INPUT -
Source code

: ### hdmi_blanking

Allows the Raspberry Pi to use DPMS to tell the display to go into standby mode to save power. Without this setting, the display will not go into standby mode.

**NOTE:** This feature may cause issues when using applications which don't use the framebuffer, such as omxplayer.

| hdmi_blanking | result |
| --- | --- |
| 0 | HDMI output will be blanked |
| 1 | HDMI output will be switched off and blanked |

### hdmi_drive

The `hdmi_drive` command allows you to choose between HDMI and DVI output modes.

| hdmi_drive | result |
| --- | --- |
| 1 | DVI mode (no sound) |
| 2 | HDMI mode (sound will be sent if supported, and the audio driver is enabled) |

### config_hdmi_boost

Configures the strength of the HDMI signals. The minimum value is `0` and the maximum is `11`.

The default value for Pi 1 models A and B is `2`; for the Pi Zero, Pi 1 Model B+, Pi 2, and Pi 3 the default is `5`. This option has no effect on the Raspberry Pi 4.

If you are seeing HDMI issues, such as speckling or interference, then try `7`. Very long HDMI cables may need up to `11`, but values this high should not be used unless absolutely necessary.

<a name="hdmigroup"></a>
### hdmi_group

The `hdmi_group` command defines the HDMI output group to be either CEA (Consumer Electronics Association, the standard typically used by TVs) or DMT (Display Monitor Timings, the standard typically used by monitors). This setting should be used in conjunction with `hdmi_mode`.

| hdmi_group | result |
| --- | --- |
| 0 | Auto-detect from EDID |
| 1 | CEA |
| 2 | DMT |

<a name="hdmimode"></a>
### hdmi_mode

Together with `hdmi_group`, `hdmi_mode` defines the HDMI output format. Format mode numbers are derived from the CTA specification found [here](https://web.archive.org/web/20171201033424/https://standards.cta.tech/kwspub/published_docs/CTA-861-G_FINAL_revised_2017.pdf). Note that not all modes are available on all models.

DIRECTIONS FOR THIS TASK -
Put each line of the records above into a JSON list of strings, one string per line, leaving out blank lines.

ANSWER SPACE -
[
  "Source code",
  ": ### hdmi_blanking",
  "Allows the Raspberry Pi to use DPMS to tell the display to go into standby mode to save power. Without this setting, the display will not go into standby mode.",
  "**NOTE:** This feature may cause issues when using applications which don't use the framebuffer, such as omxplayer.",
  "| hdmi_blanking | result |",
  "| --- | --- |",
  "| 0 | HDMI output will be blanked |",
  "| 1 | HDMI output will be switched off and blanked |",
  "### hdmi_drive",
  "The `hdmi_drive` command allows you to choose between HDMI and DVI output modes.",
  "| hdmi_drive | result |",
  "| --- | --- |",
  "| 1 | DVI mode (no sound) |",
  "| 2 | HDMI mode (sound will be sent if supported, and the audio driver is enabled) |",
  "### config_hdmi_boost",
  "Configures the strength of the HDMI signals. The minimum value is `0` and the maximum is `11`.",
  "The default value for Pi 1 models A and B is `2`; for the Pi Zero, Pi 1 Model B+, Pi 2, and Pi 3 the default is `5`. This option has no effect on the Raspberry Pi 4.",
  "If you are seeing HDMI issues, such as speckling or interference, then try `7`. Very long HDMI cables may need up to `11`, but values this high should not be used unless absolutely necessary.",
  "<a name=\"hdmigroup\"></a>",
  "### hdmi_group",
  "The `hdmi_group` command defines the HDMI output group to be either CEA (Consumer Electronics Association, the standard typically used by TVs) or DMT (Display Monitor Timings, the standard typically used by monitors). This setting should be used in conjunction with `hdmi_mode`.",
  "| hdmi_group | result |",
  "| --- | --- |",
  "| 0 | Auto-detect from EDID |",
  "| 1 | CEA |",
  "| 2 | DMT |",
  "<a name=\"hdmimode\"></a>",
  "### hdmi_mode",
  "Together with `hdmi_group`, `hdmi_mode` defines the HDMI output format. Format mode numbers are derived from the CTA specification found [here](https://web.archive.org/web/20171201033424/https://standards.cta.tech/kwspub/published_docs/CTA-861-G_FINAL_revised_2017.pdf). Note that not all modes are available on all models."
]